At about five o'clock we weighed anchor and went through the exciting ordeal of the passage out of the lagoon, taking with us as passengers to Manihiki a woman and her two children. After we were quite away, outside the lagoon, a boat came after us with a quantity of timber from the wreck; this extra and unexpected work of taking the timber on board and stowing it away, instead of being received with grumbling by our black boys, was taken as gleefully as though it were a pleasant game of their own choosing.
The passengers slept on the after hatch with us. The baby cried in the night, and the mother quieted it by clapping her hands, yawning, meanwhile, with a great noise like the snarling of a wild beast; consequently I did not sleep well. For the first time the wind is aft and the ship very airless and close.
_11th._--The captain's eyes, which have been dreadfully inflamed, are much better, thanks to an eye lotion from Swan, the chemist at Fiji, that we had in our medicine-chest.
In the evening, about nine, we made Manihiki. Mr. Henderson burned a blue light which was answered by bonfires on shore. We did not anchor, but lay off and on, as we were only to stay long enough to land our passengers. Louis wished to go on shore with the boat, but as it did not get off until ten he gave it up and went to bed. I made up a little parcel for him to send to Fani, and Mr. Hird carried it to her, a few sweeties carefully folded up in a Japanese paper napkin and tied with a bright-green ribbon. The child was in bed and asleep, but waked to receive her parcel which she resolutely declined to open until the next day, though earnestly persuaded by the whole family to let them have a peep inside. She appealed to Mr. Hird, who upheld her decision, so she returned to her mat and fell asleep holding her present in her hands.
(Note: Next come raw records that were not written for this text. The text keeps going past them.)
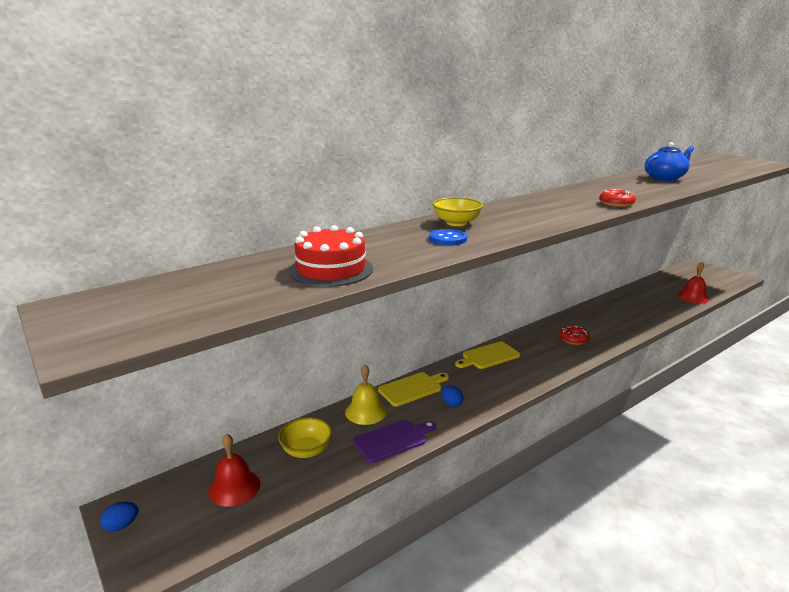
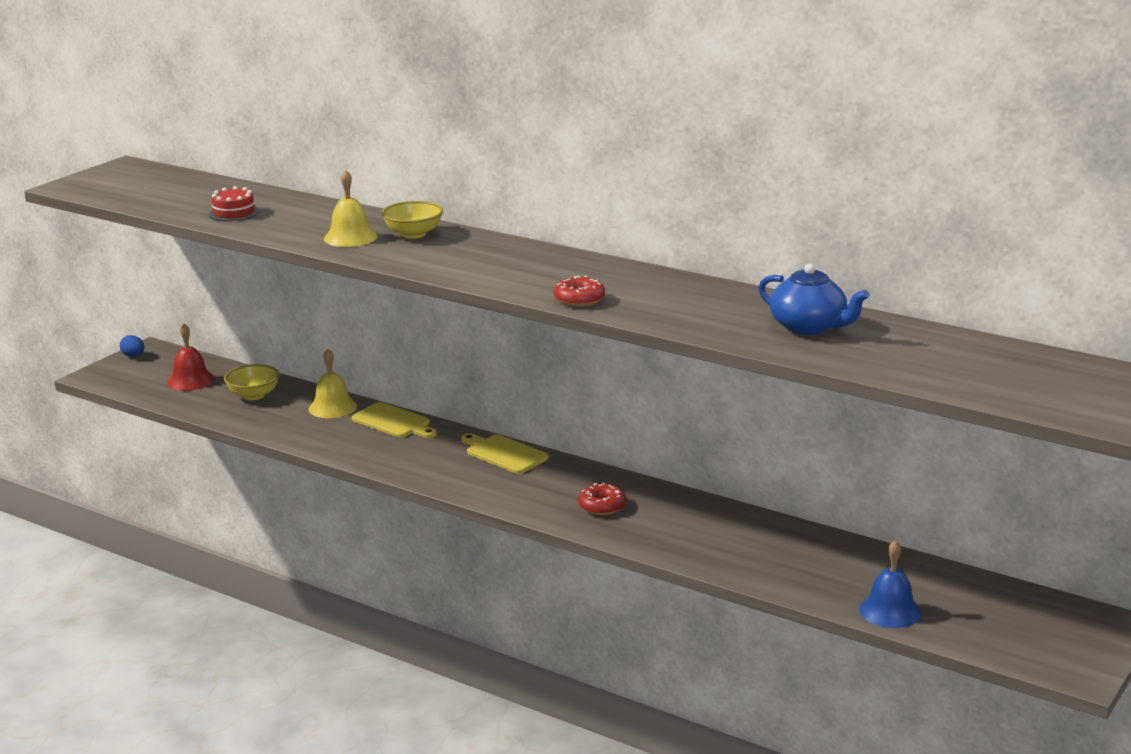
camera: 70 degrees right, 0 degrees up
(331, 270) = (234, 213): red cake -> red cake, size x0.64
(393, 440) = (289, 429): purple cutting board -> none
(448, 239) = (350, 237): blue button -> yellow bell
(451, 404) = (373, 447): blue egg -> none
(693, 297) = (890, 611): red bell -> blue bell

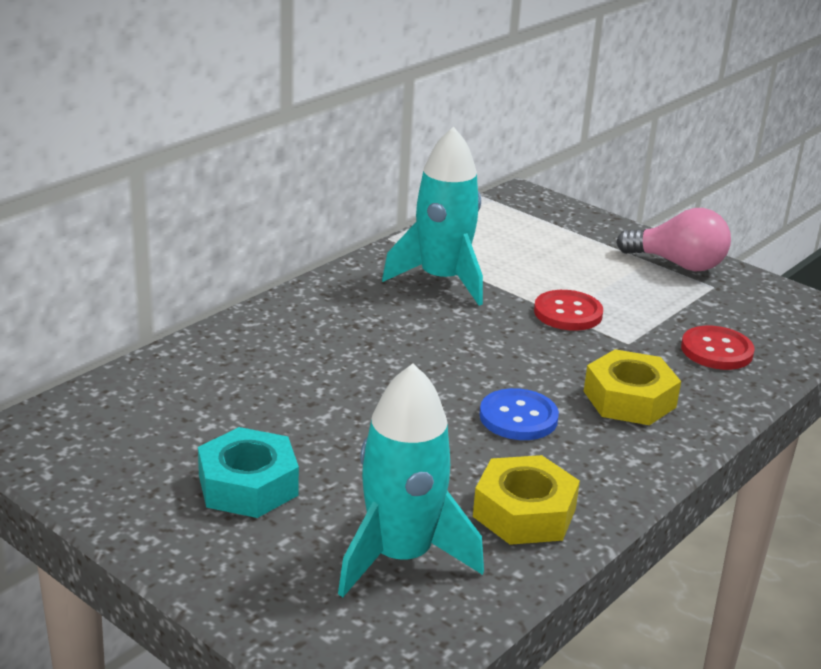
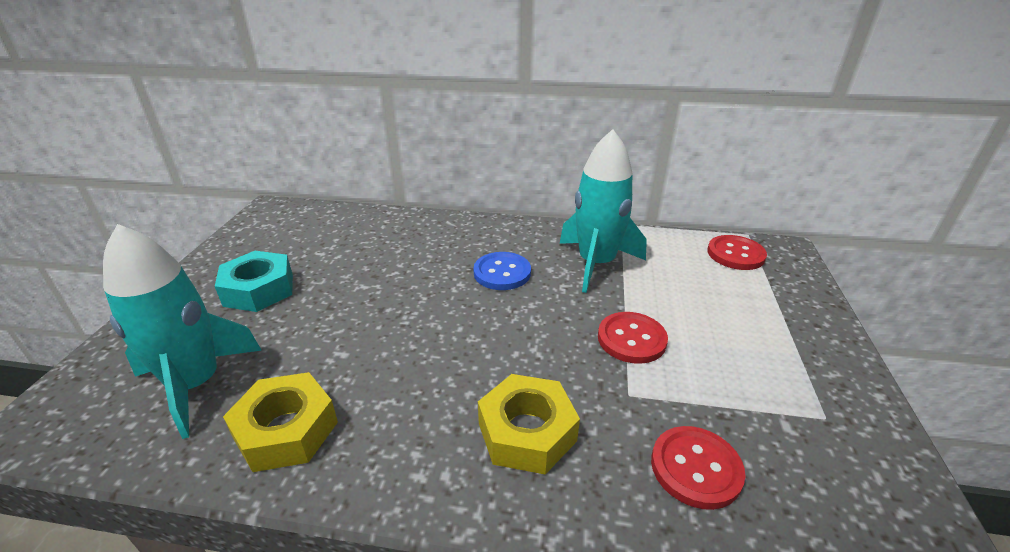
camera: 60 degrees right, 5 degrees up
(505, 216) = (735, 254): none -> red button
(518, 417) = (433, 373): blue button -> blue button (502, 273)
(678, 264) = (825, 375): pink light bulb -> none

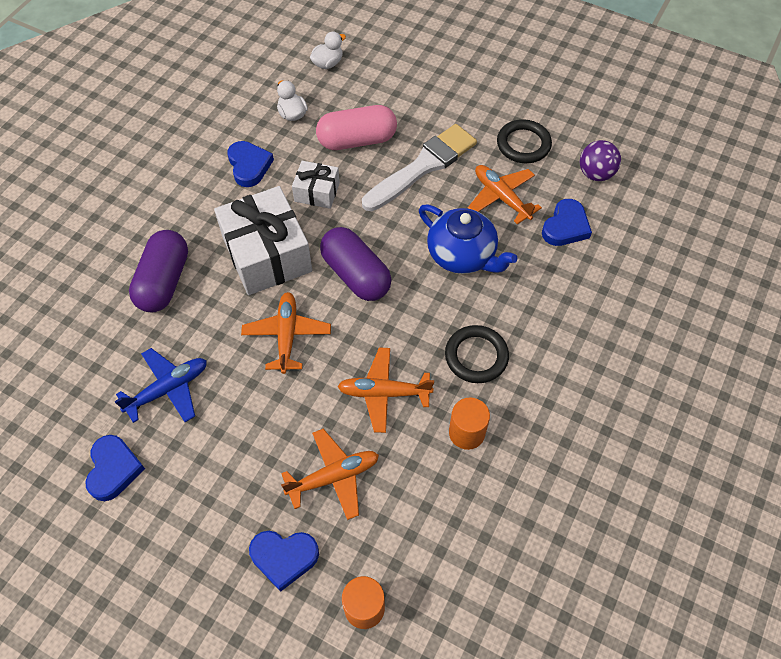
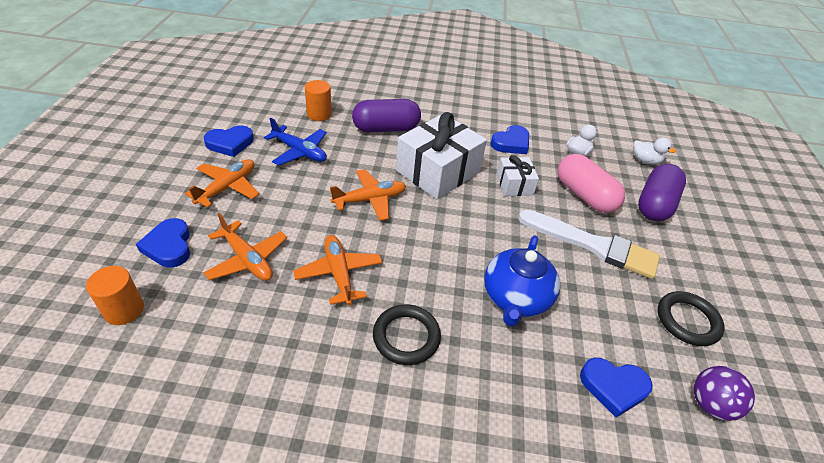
camera: 65 degrees right, 15 degrees down
(356, 274) = (449, 227): purple capsule -> purple capsule (655, 204)
(466, 433) = (317, 348): orange cylinder -> orange cylinder (319, 114)
(501, 197) = (606, 316): orange plane -> orange plane (227, 187)

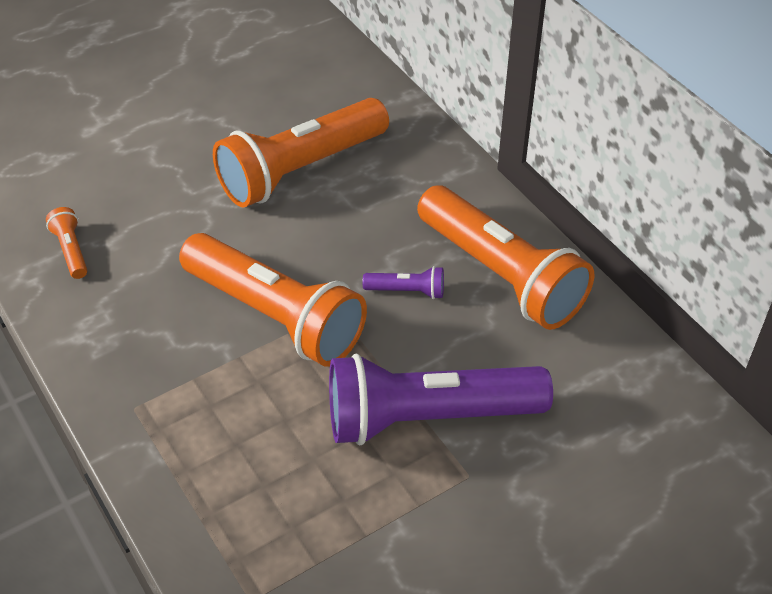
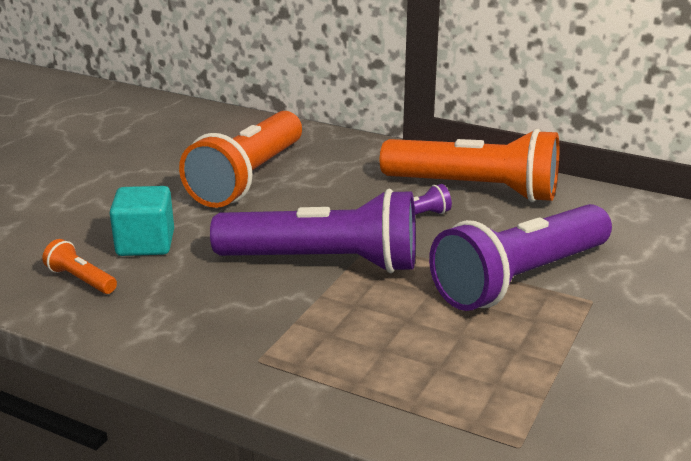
camera: 30 degrees left, 20 degrees down
(149, 226) = (145, 244): none -> turquoise cube
(275, 316) = (323, 262): orange flashlight -> purple flashlight

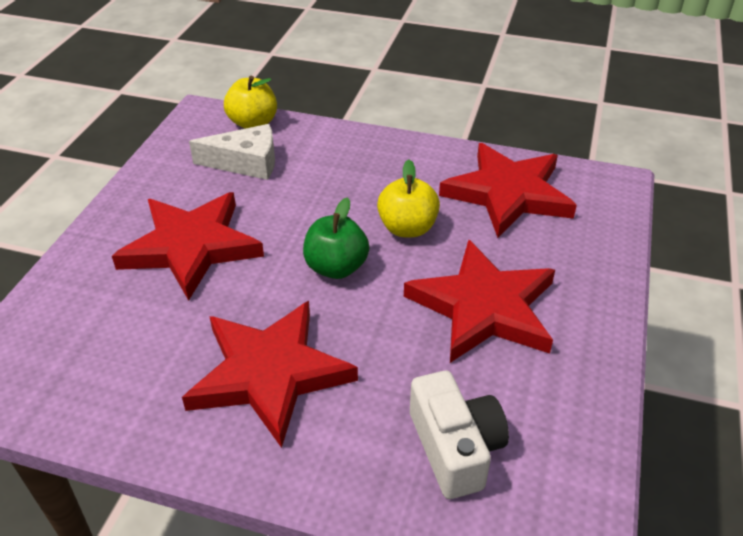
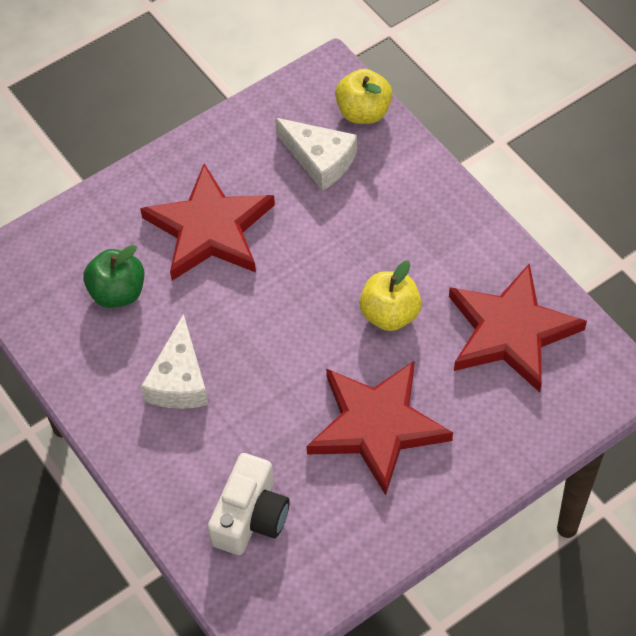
camera: 40 degrees right, 15 degrees up
(269, 373) = (179, 380): red star -> white cheese
(336, 267) = (300, 318): green apple -> green apple (117, 292)

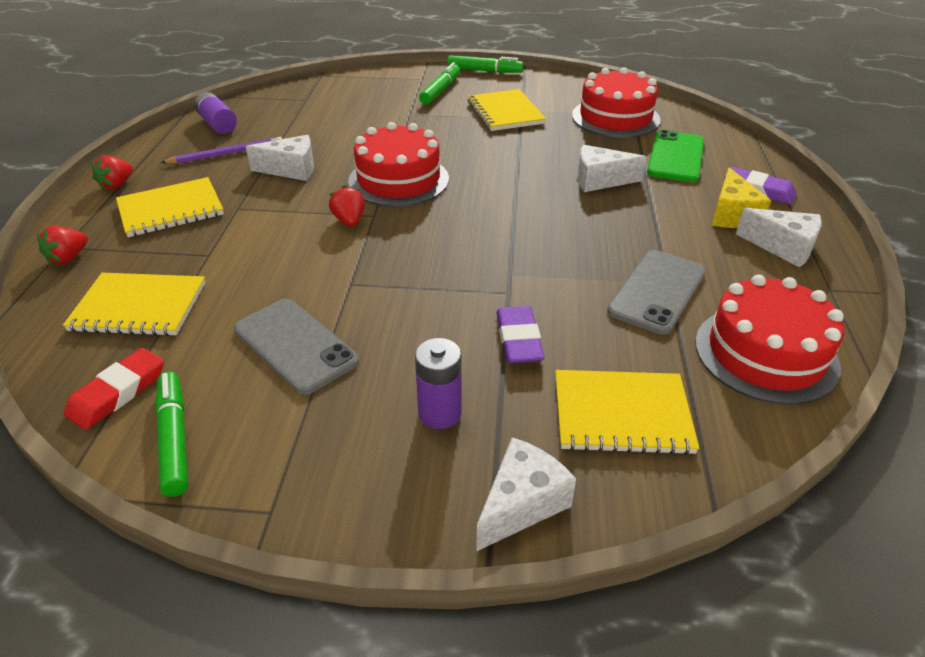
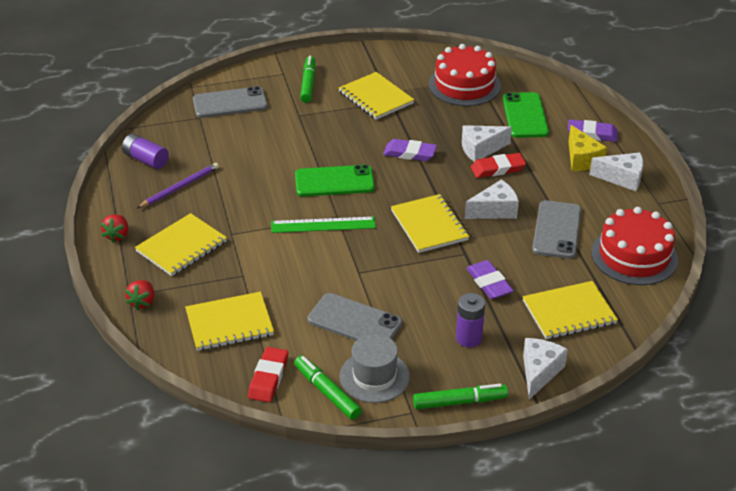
camera: 20 degrees left, 0 degrees up
(259, 434) = (374, 376): none -> grey hat
(291, 170) = (245, 191): white cheese -> white cheese (495, 210)
(346, 93) = (230, 103): none -> grey phone
(349, 221) = (323, 225): red strawberry -> green ruler
(398, 180) = (334, 181): red cake -> green phone
(481, 249) = (429, 225): none -> yellow notebook
(484, 71) = (331, 54): green marker -> green marker (459, 402)
(508, 169) = (409, 153): none -> purple eraser
(610, 204) = (497, 169): none -> red eraser

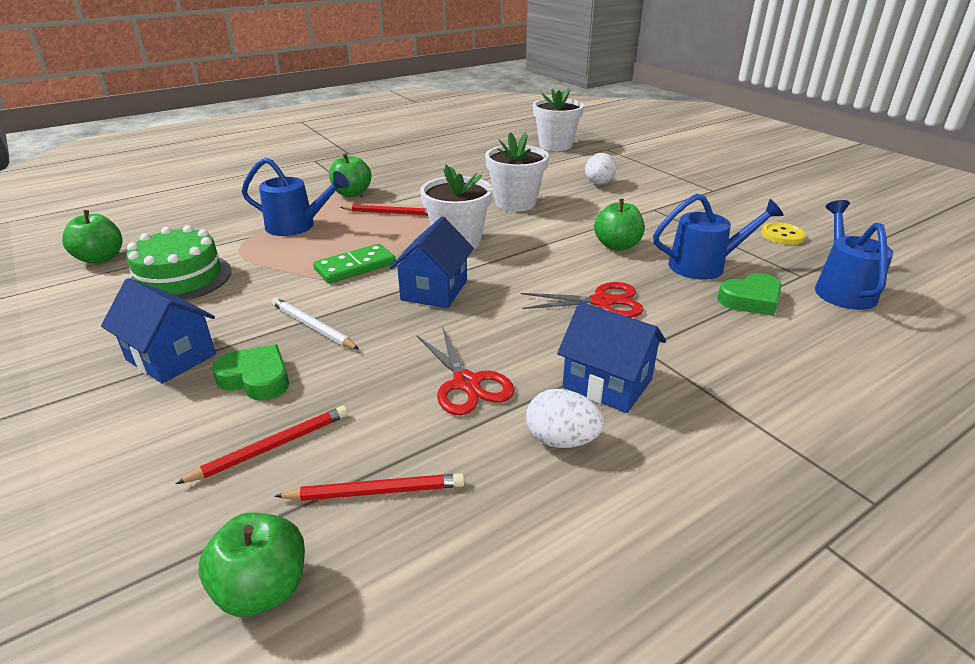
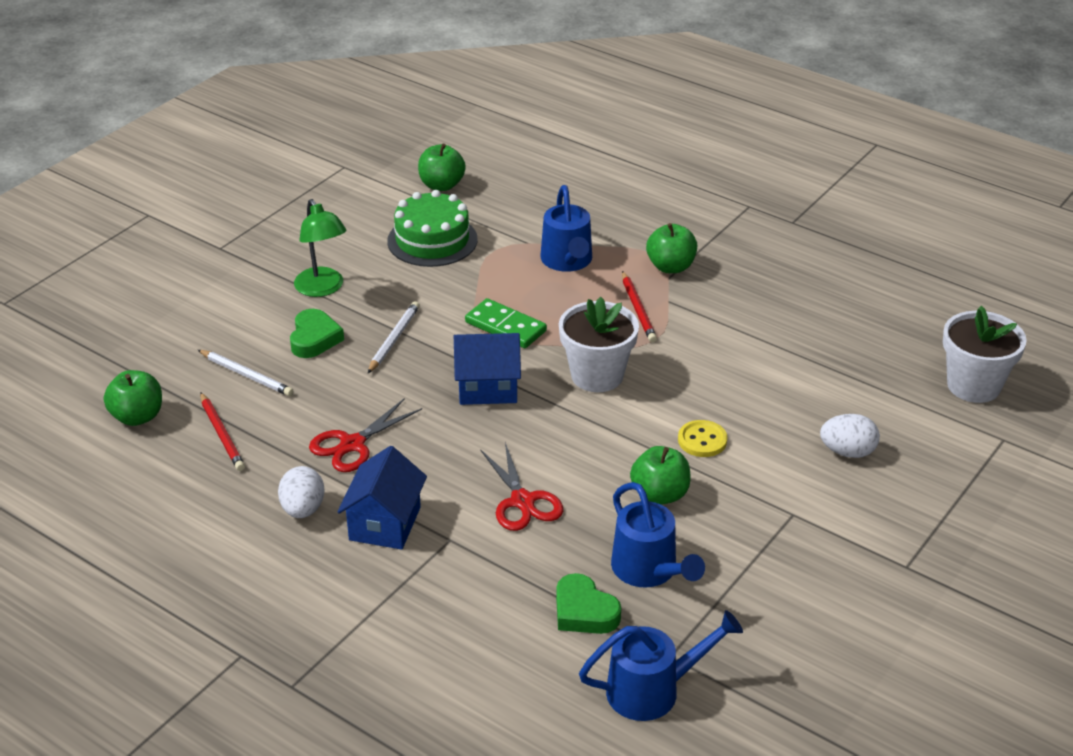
camera: 70 degrees right, 5 degrees up
(171, 357) = (323, 289): blue house -> green lamp
(271, 447) = (246, 375): red pencil -> white pencil
(515, 203) = (729, 393): white flower pot -> none
(782, 235) = (783, 640): yellow button -> yellow button (702, 440)

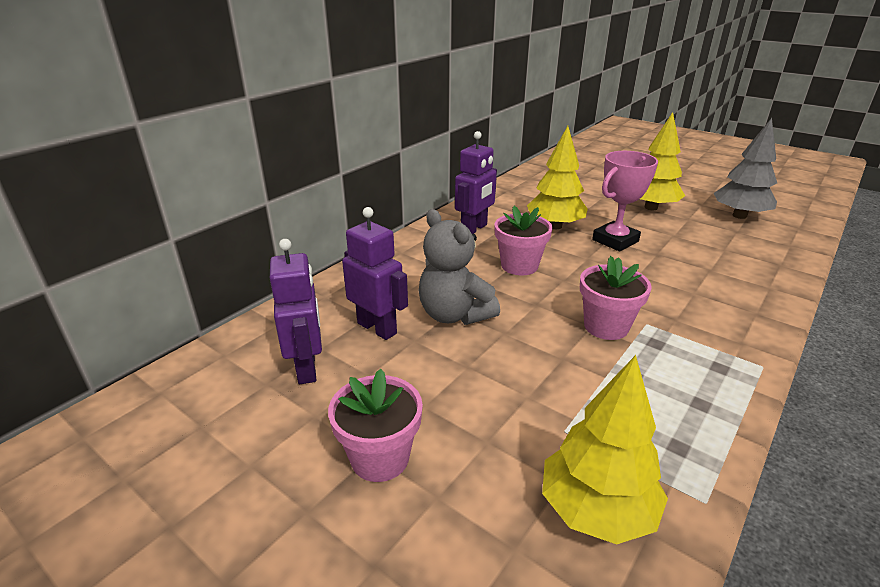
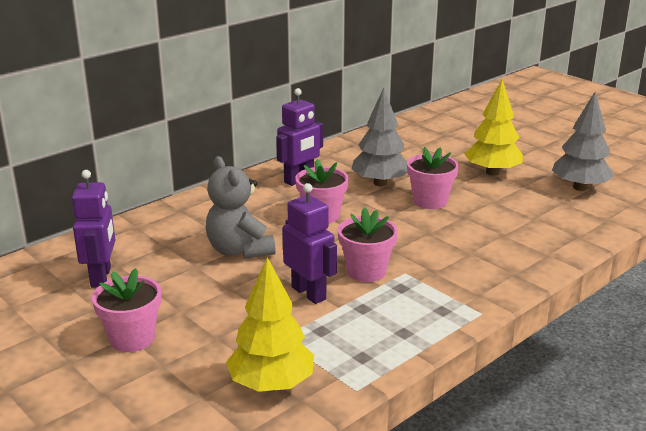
camera: 10 degrees right, 5 degrees down
(377, 328) = (169, 254): purple robot -> purple robot (309, 293)
(555, 226) = (380, 183): yellow tree -> grey tree
(615, 241) = (430, 201): pink trophy -> pink flower pot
I am trying to paint a small portrait of Tin Jack, who is a beautiful creature, but during the reluctant moments he poses he sits with his back toward me, his eye fixed on the clock, counting the minutes until his release. We took from the island a man, woman, and boy for Suwarrow, our next stopping-place. Mr. Hird had a singular dream, or rather vision, of the white trader in Suwarrow lying dead and ready for burial. He was so impressed by this that he took note of the time and feels very anxious.